The project receives 5 million euros in funding from the Horizon Europe Research Programme, of which the Academic Centre for Dentistry (ACTA) will receive 800,000 euros.
Oral diseases are in the top 3 most expensive conditions worldwide; 3.5 billion people suffer from oral diseases. Delayed oral care not only leads to painful and sometimes life-threatening abscesses, but also contributes to high social costs.
Because of the necessary co-payments in oral care costs, access to affordable oral care has been a problem for years. Adverse selection and selective exclusion from oral health care appears to exist in all EU countries. More and more people living in poverty and social deprivation can no longer afford oral health care, even though they need oral health care the most. This financial constraint in access to oral health care does not appear to depend on the wealth of countries. The adverse consequences of this unequal distribution in access to oral health care are visible in society in the Netherlands and other EU countries: socioeconomic disparities in oral health in cities and beyond are increasing in recent years. The oral care and oral health of specifically people living in poverty and social deprivation is under pressure.

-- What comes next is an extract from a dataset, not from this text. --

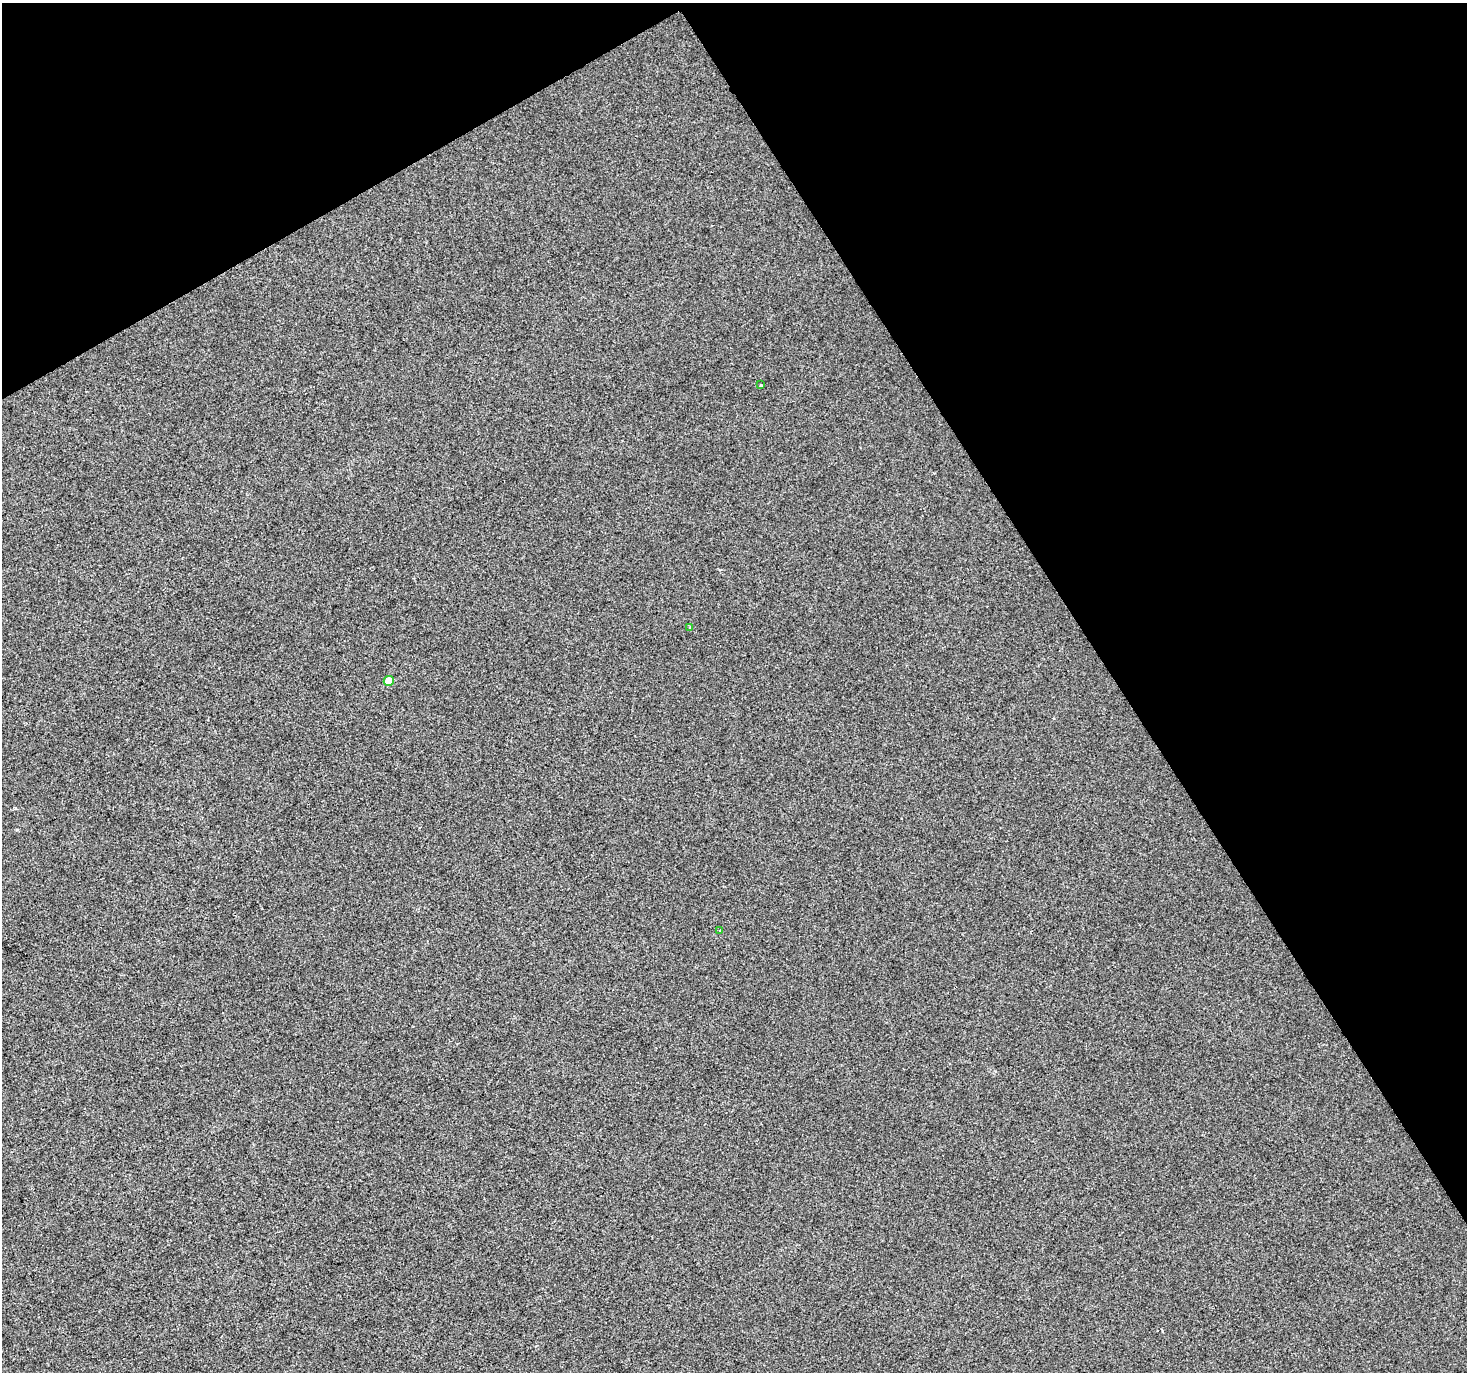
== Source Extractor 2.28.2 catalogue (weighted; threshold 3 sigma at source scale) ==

Within the DELIVER project, the researchers aim to improve access to affordable oral health care for EU citizens, with a greater focus on effective prevention, through constructive dialogue of experiential socially vulnerable citizens, oral health professionals, health insurers and policy makers. In DELIVER work package 4, ACTA, in close collaboration with researchers from Denmark and Germany, is looking for solutions to deficiencies in access to oral health care. This is investigated in 4 major cities and 4 areas outside (2 each in the Netherlands and Denmark). In doing so, the research focuses specifically on the needs of people living in poverty and social deprivation. Citizens from this target group determine which solutions are prioritised, adapted to local policies and the organisation of oral care. Their experiences with oral care, their demand for oral care and their perspective on oral care are decisive.

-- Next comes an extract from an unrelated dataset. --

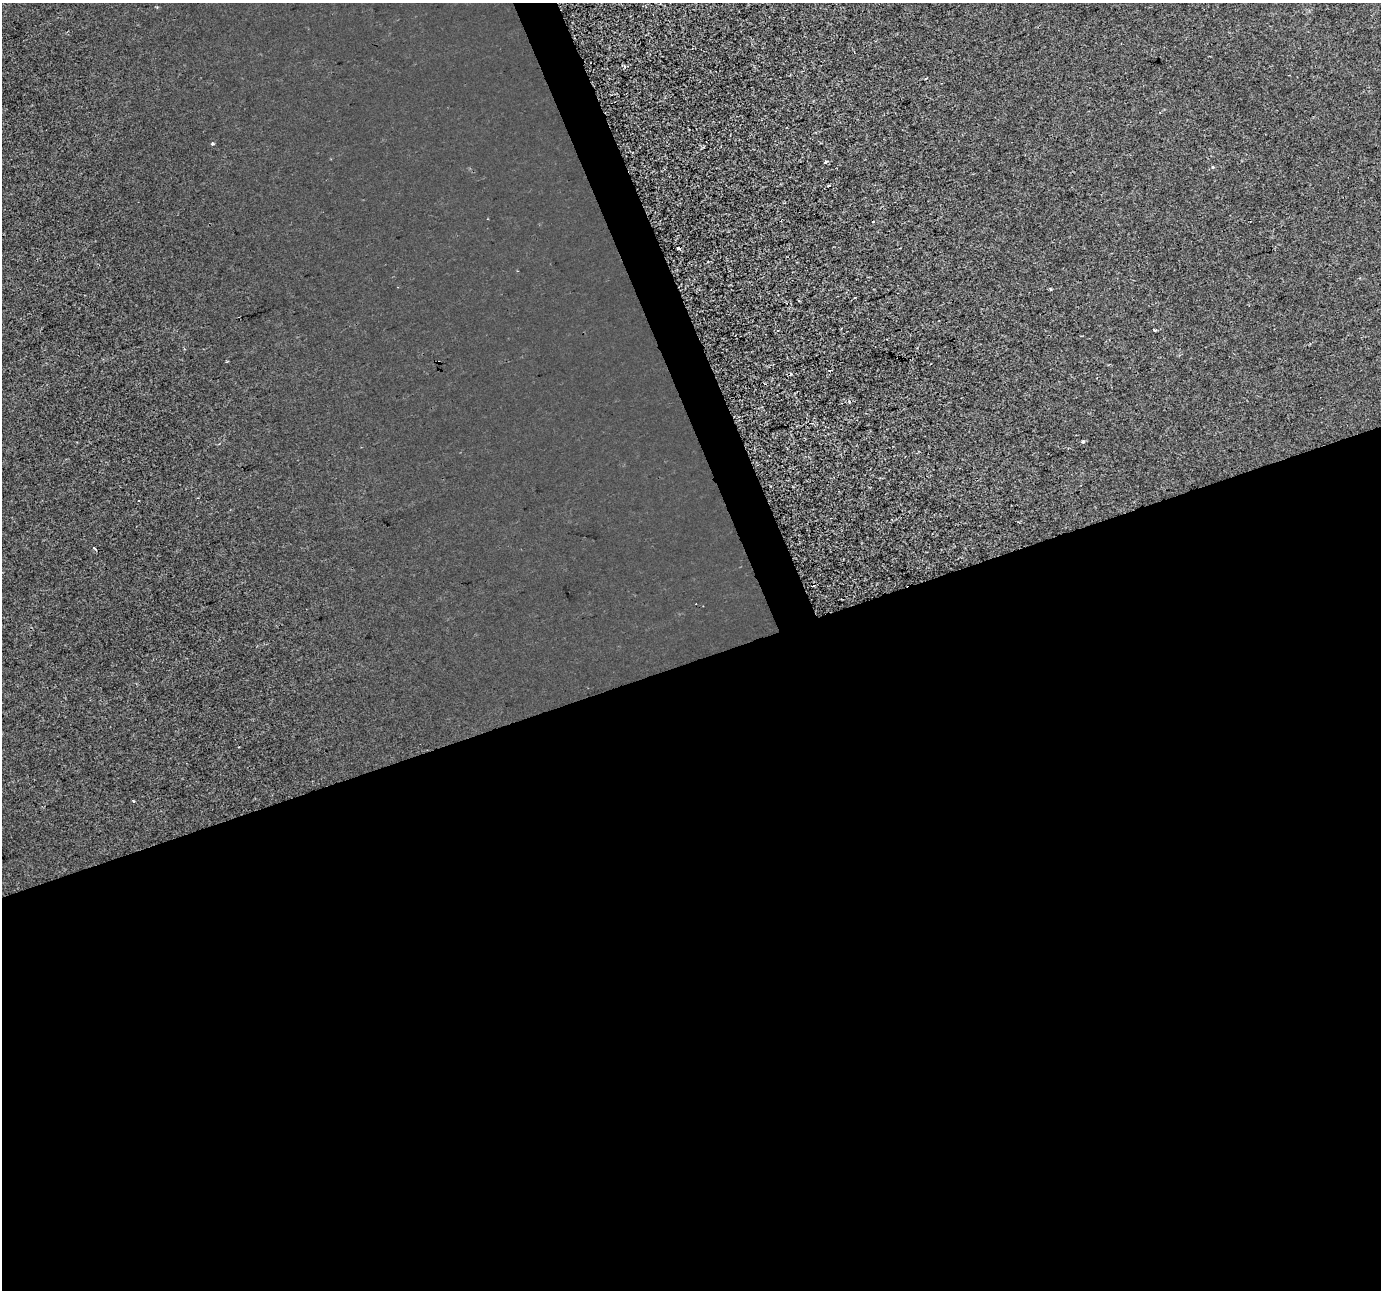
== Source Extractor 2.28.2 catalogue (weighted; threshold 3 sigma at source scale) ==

Geert van der Heijden coordinates DELIVER work package 4. He is UvA professor of Social Dentistry at ACTA's Society and Oral Health Section. He says: "If you want people living in poverty and social deprivation to have access to affordable effective oral health care, more attention is needed to components of policy and organisation that limit access to oral health care."
"Preaching from the academic ivory tower about socio-economic disparities in oral health does not work, and advocacy and emergency response is insufficient. More and something else needs to be done to break the counterproductive selection and selective exclusion within oral health care, reduce oral health disparities and increase the societal benefits of oral health care in our society. The policy and organisation of oral health care can and must be improved. This should explicitly take into account people who are currently excluded."